Producteigenschappen
1. Eenvoudig in gebruik.
2. Kleine afmetingen, licht in gewicht (totale gewicht, inclusief batterijen, is ongeveer 50 g) en gemakkelijk om mee te nemen.
3. Laag energieverbruik; de twee bijgesloten AAA-batterijen kunnen tot 30 uur meegaan.
4. De lage batterijspanningsindicator geeft in het beeldscherm aan als de batterijspanning te laag is en de normale werking
van de oxymeter beïnvloed kan worden.
5. Als er niets te testen valt, schakelt het apparaat na 8 seconden automatisch uit.
Gebruiksterrein van het product
De vingertop oxymeter kan bij mensen de hemoglobinesaturatie en hartslag meten via de vinger. Het product is geschikt voor
thuisgebruik, in ziekenhuizen (met inbegrip van klinisch gebruik voor internisten/chirurgen, anesthesisten, kinderartsen en op
de afdeling intensive care enz.), Oxygen Clubs, sociaal medische organisaties, lichamelijke controle voor of na
sportbeoefening (Gebruik tijdens het sporten wordt niet aangeraden.) enz.
Het product is niet geschikt voor constante controle van de patiënt.
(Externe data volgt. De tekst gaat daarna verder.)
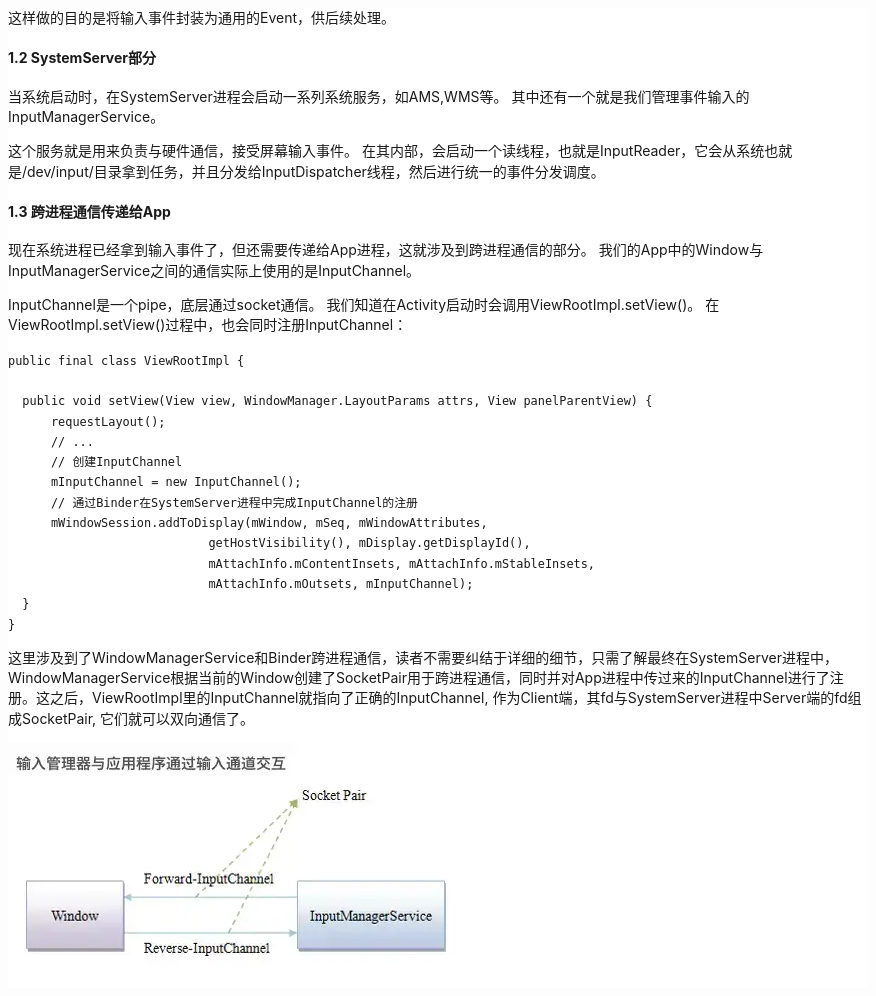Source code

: 这样做的目的是将输入事件封装为通用的Event，供后续处理。

#### **1.2 SystemServer部分**

当系统启动时，在SystemServer进程会启动一系列系统服务，如AMS,WMS等。
其中还有一个就是我们管理事件输入的InputManagerService。

这个服务就是用来负责与硬件通信，接受屏幕输入事件。
在其内部，会启动一个读线程，也就是InputReader，它会从系统也就是/dev/input/目录拿到任务，并且分发给InputDispatcher线程，然后进行统一的事件分发调度。

#### **1.3 跨进程通信传递给App**

现在系统进程已经拿到输入事件了，但还需要传递给App进程，这就涉及到跨进程通信的部分。
我们的App中的Window与InputManagerService之间的通信实际上使用的是InputChannel。

InputChannel是一个pipe，底层通过socket通信。
我们知道在Activity启动时会调用ViewRootImpl.setView()。
在ViewRootImpl.setView()过程中，也会同时注册InputChannel：

```
public final class ViewRootImpl {

  public void setView(View view, WindowManager.LayoutParams attrs, View panelParentView) {
      requestLayout();
      // ...
      // 创建InputChannel
      mInputChannel = new InputChannel();
      // 通过Binder在SystemServer进程中完成InputChannel的注册
      mWindowSession.addToDisplay(mWindow, mSeq, mWindowAttributes,
                            getHostVisibility(), mDisplay.getDisplayId(),
                            mAttachInfo.mContentInsets, mAttachInfo.mStableInsets,
                            mAttachInfo.mOutsets, mInputChannel);
  }
}

```

这里涉及到了WindowManagerService和Binder跨进程通信，读者不需要纠结于详细的细节，只需了解最终在SystemServer进程中，WindowManagerService根据当前的Window创建了SocketPair用于跨进程通信，同时并对App进程中传过来的InputChannel进行了注册。这之后，ViewRootImpl里的InputChannel就指向了正确的InputChannel, 作为Client端，其fd与SystemServer进程中Server端的fd组成SocketPair, 它们就可以双向通信了。

![09092](images/View事件分发机制/09092.webp)
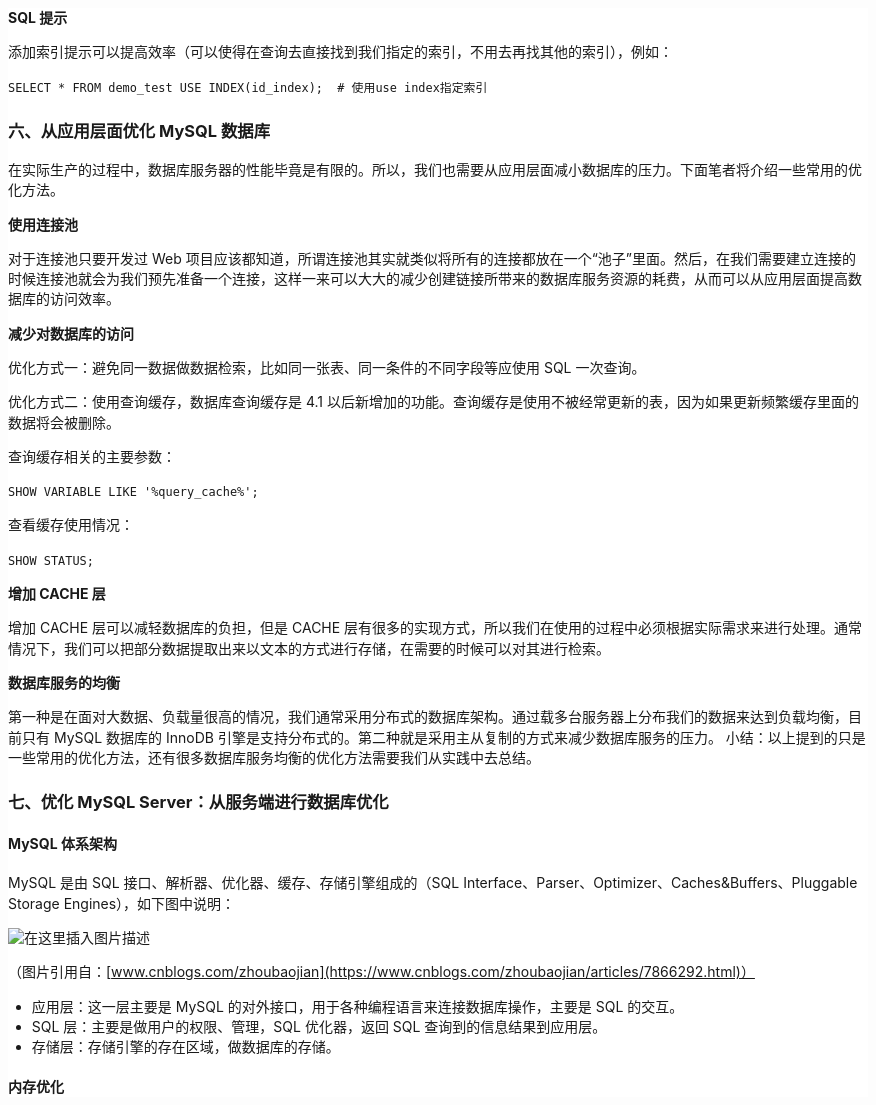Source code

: **SQL 提示**

添加索引提示可以提高效率（可以使得在查询去直接找到我们指定的索引，不用去再找其他的索引），例如：

```
SELECT * FROM demo_test USE INDEX(id_index);  # 使用use index指定索引
```

### 六、从应用层面优化 MySQL 数据库

在实际生产的过程中，数据库服务器的性能毕竟是有限的。所以，我们也需要从应用层面减小数据库的压力。下面笔者将介绍一些常用的优化方法。

**使用连接池**

对于连接池只要开发过 Web 项目应该都知道，所谓连接池其实就类似将所有的连接都放在一个“池子”里面。然后，在我们需要建立连接的时候连接池就会为我们预先准备一个连接，这样一来可以大大的减少创建链接所带来的数据库服务资源的耗费，从而可以从应用层面提高数据库的访问效率。

**减少对数据库的访问**

优化方式一：避免同一数据做数据检索，比如同一张表、同一条件的不同字段等应使用 SQL 一次查询。

优化方式二：使用查询缓存，数据库查询缓存是 4.1 以后新增加的功能。查询缓存是使用不被经常更新的表，因为如果更新频繁缓存里面的数据将会被删除。

查询缓存相关的主要参数：

```
SHOW VARIABLE LIKE '%query_cache%';
```

查看缓存使用情况：

```
SHOW STATUS;
```

**增加 CACHE 层**

增加 CACHE 层可以减轻数据库的负担，但是 CACHE 层有很多的实现方式，所以我们在使用的过程中必须根据实际需求来进行处理。通常情况下，我们可以把部分数据提取出来以文本的方式进行存储，在需要的时候可以对其进行检索。

**数据库服务的均衡**

第一种是在面对大数据、负载量很高的情况，我们通常采用分布式的数据库架构。通过载多台服务器上分布我们的数据来达到负载均衡，目前只有 MySQL 数据库的 InnoDB 引擎是支持分布式的。第二种就是采用主从复制的方式来减少数据库服务的压力。 小结：以上提到的只是一些常用的优化方法，还有很多数据库服务均衡的优化方法需要我们从实践中去总结。

### 七、优化 MySQL Server：从服务端进行数据库优化

#### MySQL 体系架构

MySQL 是由 SQL 接口、解析器、优化器、缓存、存储引擎组成的（SQL Interface、Parser、Optimizer、Caches&Buffers、Pluggable Storage Engines），如下图中说明：

![在这里插入图片描述](https://images.gitbook.cn/2593c3c0-cd41-11e9-b3e5-eb0a42842eb1)

（图片引用自：[www.cnblogs.com/zhoubaojian](https://www.cnblogs.com/zhoubaojian/articles/7866292.html)）

- 应用层：这一层主要是 MySQL 的对外接口，用于各种编程语言来连接数据库操作，主要是 SQL 的交互。
- SQL 层：主要是做用户的权限、管理，SQL 优化器，返回 SQL 查询到的信息结果到应用层。
- 存储层：存储引擎的存在区域，做数据库的存储。

#### 内存优化
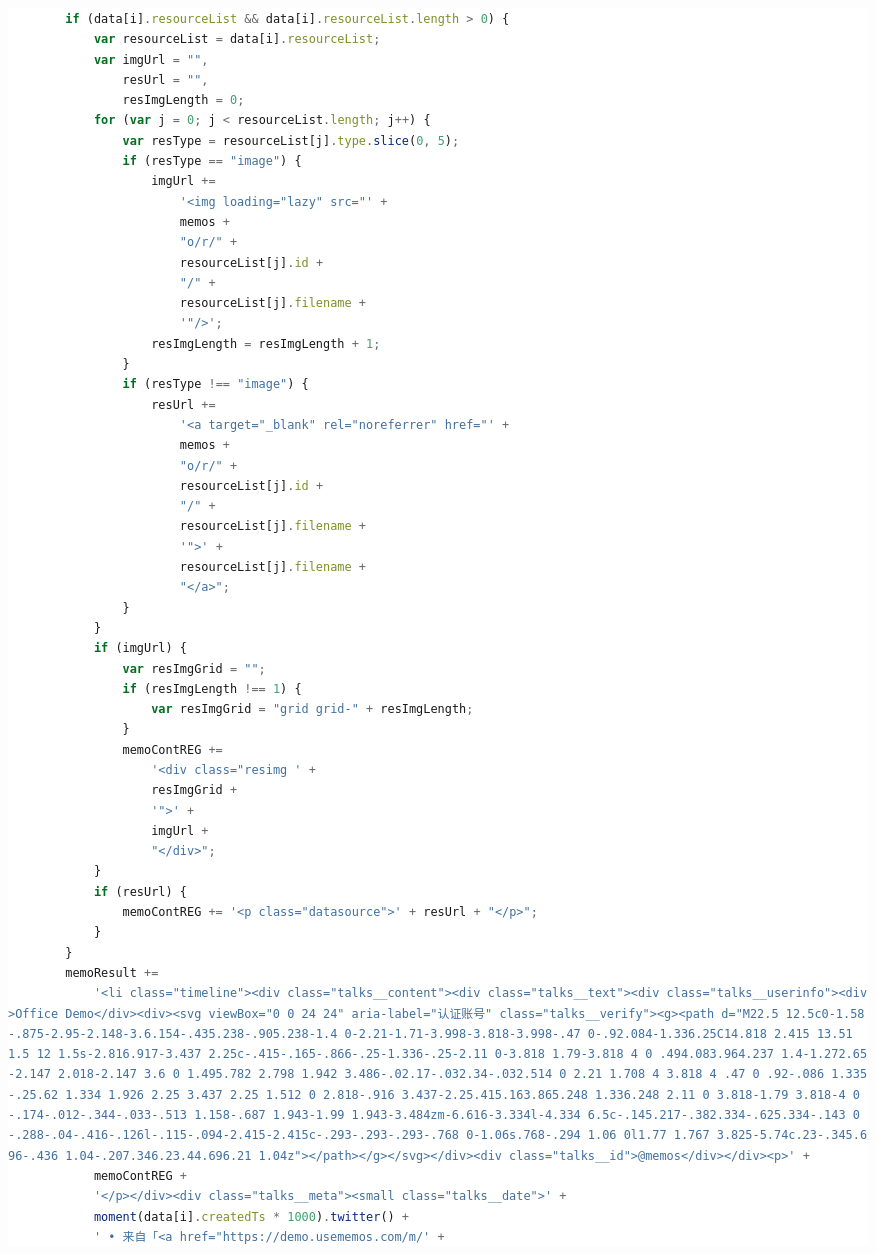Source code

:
 ```javascript
        if (data[i].resourceList && data[i].resourceList.length > 0) {
            var resourceList = data[i].resourceList;
            var imgUrl = "",
                resUrl = "",
                resImgLength = 0;
            for (var j = 0; j < resourceList.length; j++) {
                var resType = resourceList[j].type.slice(0, 5);
                if (resType == "image") {
                    imgUrl +=
                        '<img loading="lazy" src="' +
                        memos +
                        "o/r/" +
                        resourceList[j].id +
                        "/" +
                        resourceList[j].filename +
                        '"/>';
                    resImgLength = resImgLength + 1;
                }
                if (resType !== "image") {
                    resUrl +=
                        '<a target="_blank" rel="noreferrer" href="' +
                        memos +
                        "o/r/" +
                        resourceList[j].id +
                        "/" +
                        resourceList[j].filename +
                        '">' +
                        resourceList[j].filename +
                        "</a>";
                }
            }
            if (imgUrl) {
                var resImgGrid = "";
                if (resImgLength !== 1) {
                    var resImgGrid = "grid grid-" + resImgLength;
                }
                memoContREG +=
                    '<div class="resimg ' +
                    resImgGrid +
                    '">' +
                    imgUrl +
                    "</div>";
            }
            if (resUrl) {
                memoContREG += '<p class="datasource">' + resUrl + "</p>";
            }
        }
        memoResult +=
            '<li class="timeline"><div class="talks__content"><div class="talks__text"><div class="talks__userinfo"><div>Office Demo</div><div><svg viewBox="0 0 24 24" aria-label="认证账号" class="talks__verify"><g><path d="M22.5 12.5c0-1.58-.875-2.95-2.148-3.6.154-.435.238-.905.238-1.4 0-2.21-1.71-3.998-3.818-3.998-.47 0-.92.084-1.336.25C14.818 2.415 13.51 1.5 12 1.5s-2.816.917-3.437 2.25c-.415-.165-.866-.25-1.336-.25-2.11 0-3.818 1.79-3.818 4 0 .494.083.964.237 1.4-1.272.65-2.147 2.018-2.147 3.6 0 1.495.782 2.798 1.942 3.486-.02.17-.032.34-.032.514 0 2.21 1.708 4 3.818 4 .47 0 .92-.086 1.335-.25.62 1.334 1.926 2.25 3.437 2.25 1.512 0 2.818-.916 3.437-2.25.415.163.865.248 1.336.248 2.11 0 3.818-1.79 3.818-4 0-.174-.012-.344-.033-.513 1.158-.687 1.943-1.99 1.943-3.484zm-6.616-3.334l-4.334 6.5c-.145.217-.382.334-.625.334-.143 0-.288-.04-.416-.126l-.115-.094-2.415-2.415c-.293-.293-.293-.768 0-1.06s.768-.294 1.06 0l1.77 1.767 3.825-5.74c.23-.345.696-.436 1.04-.207.346.23.44.696.21 1.04z"></path></g></svg></div><div class="talks__id">@memos</div></div><p>' +
            memoContREG +
            '</p></div><div class="talks__meta"><small class="talks__date">' +
            moment(data[i].createdTs * 1000).twitter() +
            ' • 来自「<a href="https://demo.usememos.com/m/' +
```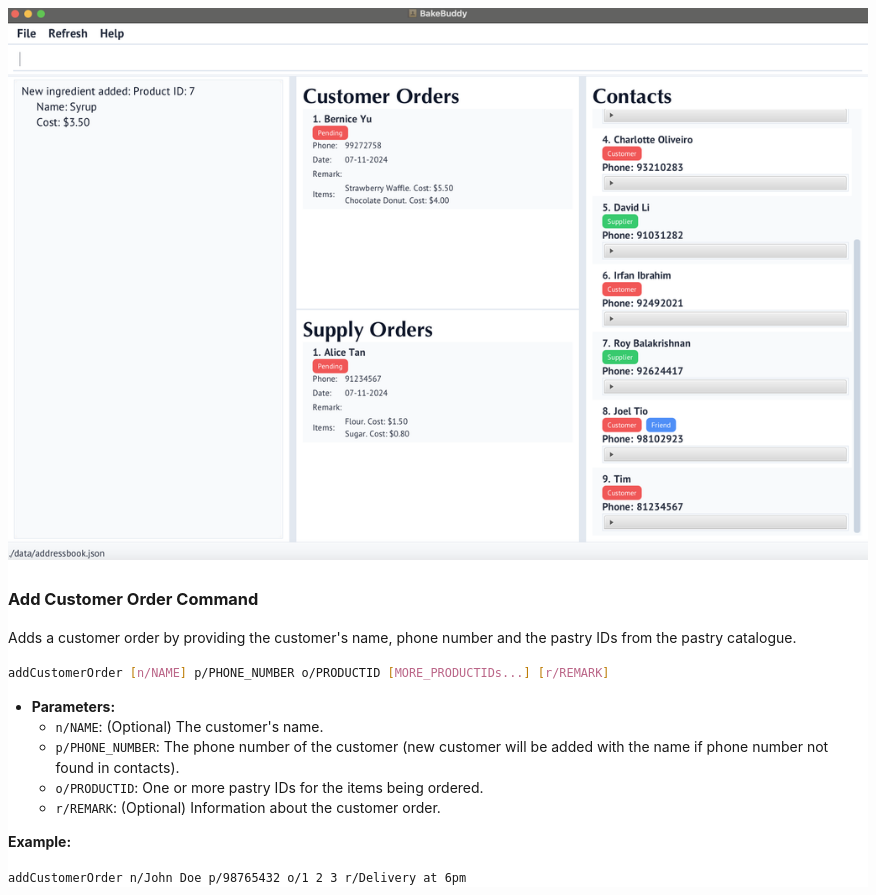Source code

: ![screenshot](images/Screenshot-1.png)

### **Add Customer Order Command**
Adds a customer order by providing the customer's name, phone number and the pastry IDs from the pastry catalogue.

```bash
addCustomerOrder [n/NAME] p/PHONE_NUMBER o/PRODUCTID [MORE_PRODUCTIDs...] [r/REMARK]
```
- **Parameters:**
  - `n/NAME`: (Optional) The customer's name.
  - `p/PHONE_NUMBER`: The phone number of the customer (new customer will be added with the name if phone number not found in contacts).
  - `o/PRODUCTID`: One or more pastry IDs for the items being ordered.
  - `r/REMARK`: (Optional) Information about the customer order.

**Example:**
```bash
addCustomerOrder n/John Doe p/98765432 o/1 2 3 r/Delivery at 6pm 
```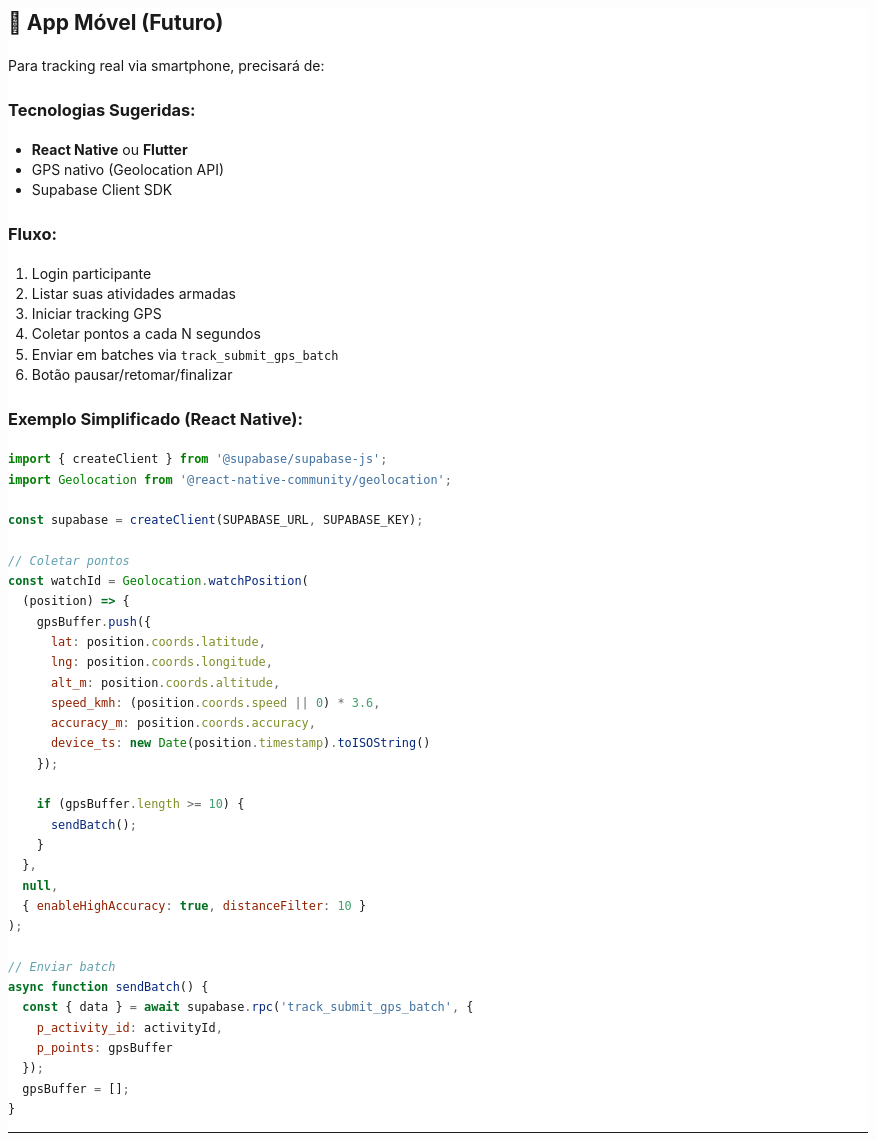 
## 📱 App Móvel (Futuro)

Para tracking real via smartphone, precisará de:

### Tecnologias Sugeridas:
- **React Native** ou **Flutter**
- GPS nativo (Geolocation API)
- Supabase Client SDK

### Fluxo:
1. Login participante
2. Listar suas atividades armadas
3. Iniciar tracking GPS
4. Coletar pontos a cada N segundos
5. Enviar em batches via `track_submit_gps_batch`
6. Botão pausar/retomar/finalizar

### Exemplo Simplificado (React Native):
```javascript
import { createClient } from '@supabase/supabase-js';
import Geolocation from '@react-native-community/geolocation';

const supabase = createClient(SUPABASE_URL, SUPABASE_KEY);

// Coletar pontos
const watchId = Geolocation.watchPosition(
  (position) => {
    gpsBuffer.push({
      lat: position.coords.latitude,
      lng: position.coords.longitude,
      alt_m: position.coords.altitude,
      speed_kmh: (position.coords.speed || 0) * 3.6,
      accuracy_m: position.coords.accuracy,
      device_ts: new Date(position.timestamp).toISOString()
    });
    
    if (gpsBuffer.length >= 10) {
      sendBatch();
    }
  },
  null,
  { enableHighAccuracy: true, distanceFilter: 10 }
);

// Enviar batch
async function sendBatch() {
  const { data } = await supabase.rpc('track_submit_gps_batch', {
    p_activity_id: activityId,
    p_points: gpsBuffer
  });
  gpsBuffer = [];
}
```

---
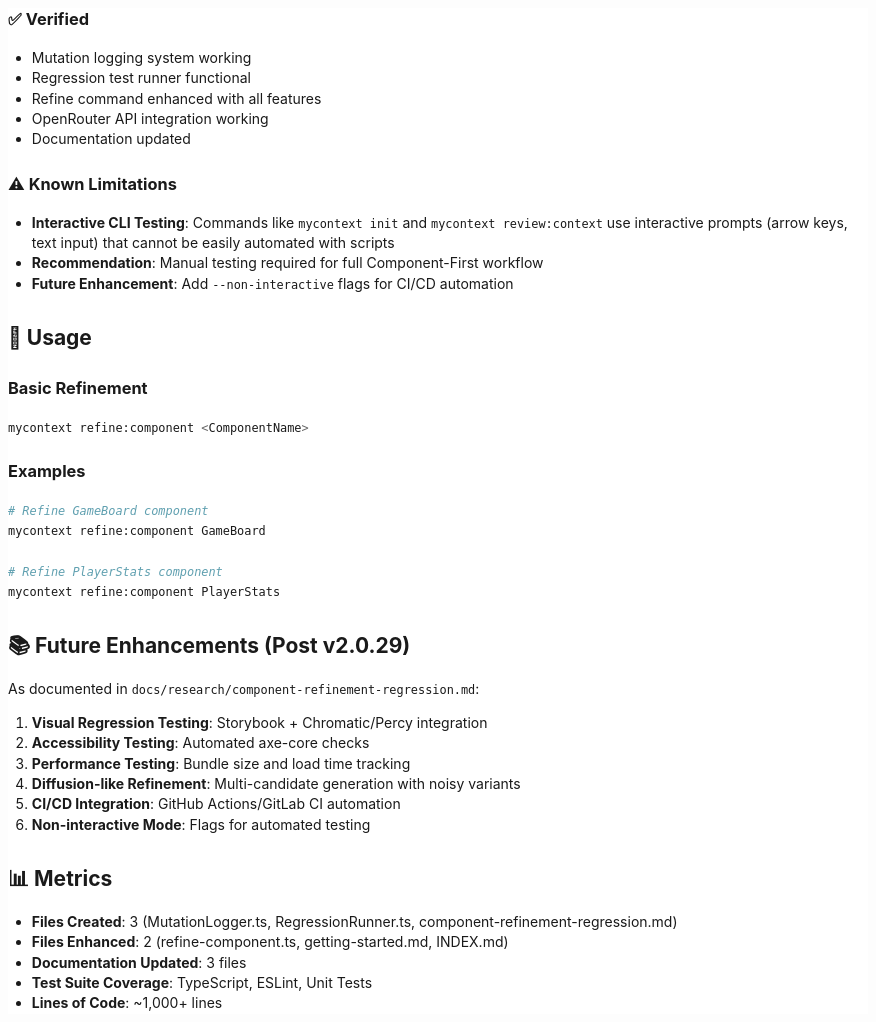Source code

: ### ✅ Verified

- Mutation logging system working
- Regression test runner functional
- Refine command enhanced with all features
- OpenRouter API integration working
- Documentation updated

### ⚠️ Known Limitations

- **Interactive CLI Testing**: Commands like `mycontext init` and `mycontext review:context` use interactive prompts (arrow keys, text input) that cannot be easily automated with scripts
- **Recommendation**: Manual testing required for full Component-First workflow
- **Future Enhancement**: Add `--non-interactive` flags for CI/CD automation

## 🚀 Usage

### Basic Refinement

```bash
mycontext refine:component <ComponentName>
```

### Examples

```bash
# Refine GameBoard component
mycontext refine:component GameBoard

# Refine PlayerStats component
mycontext refine:component PlayerStats
```

## 📚 Future Enhancements (Post v2.0.29)

As documented in `docs/research/component-refinement-regression.md`:

1. **Visual Regression Testing**: Storybook + Chromatic/Percy integration
2. **Accessibility Testing**: Automated axe-core checks
3. **Performance Testing**: Bundle size and load time tracking
4. **Diffusion-like Refinement**: Multi-candidate generation with noisy variants
5. **CI/CD Integration**: GitHub Actions/GitLab CI automation
6. **Non-interactive Mode**: Flags for automated testing

## 📊 Metrics

- **Files Created**: 3 (MutationLogger.ts, RegressionRunner.ts, component-refinement-regression.md)
- **Files Enhanced**: 2 (refine-component.ts, getting-started.md, INDEX.md)
- **Documentation Updated**: 3 files
- **Test Suite Coverage**: TypeScript, ESLint, Unit Tests
- **Lines of Code**: ~1,000+ lines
De puls-oxymeter behoeft geen kalibratie of onderhoud anders dan het vervangen van de batterijen.
Gebruiksaanwijzing
1. Plaats de twee AAA-batterijen in het batterijvak en sluit het af.
2. Open de clip zoals getoond in de afbeelding hieronder.
3. Steek een van uw vingers in de rubberen opening van de oxymeter en laat de clip los (idealiter laat u uw vinger op de
onderkant rusten).
4. Druk eenmaal op de schakelaar op het voorpaneel.
5. Beweeg tijdens de test uw vinger niet. U wordt aangeraden ook uw lichaam stil te houden.
6. Lees de gemeten waarden af van het beeldscherm.
Let op: gebruik desinfecterende alcohol om de rubberen vingerhuls aan de binnenkant van de oxymeter schoon te maken en
maak voor en na gebruik de sensor schoon met alcohol (De rubberen binnenkant van de oxymeter is gemaakt van medisch
rubber, dat geen giftige stoffen bevat en niet schadelijk is voor de menselijke huid).
Steek uw vinger met het nageloppervlak omhoog in de oxymeter.
Korte beschrijving van het voorpaneel
De lengte van de staafgrafiek geeft de intensiteit van de polsslag aan.
Productaccessoires
1. Eén hangkoord.
2. Twee batterijen.
3. Eén gebruikershandleiding.
Plaatsing van de batterijen
1. Plaats de twee AAA-batterijen met de polen in de juiste richting in het batterijvak.
2. Sluit het batterijvak door het deksel horizontaal, in de richting van de pijl, dicht te
schuiven, zoals hieronder is weergegeven.
Opmerkingen: plaats de batterijen met de polen in de juiste richting. Anders kan het
apparaat beschadigd raken.
Plaats of verwijder de batterijen op de juiste wijze anders kunt u het apparaat beschadigen.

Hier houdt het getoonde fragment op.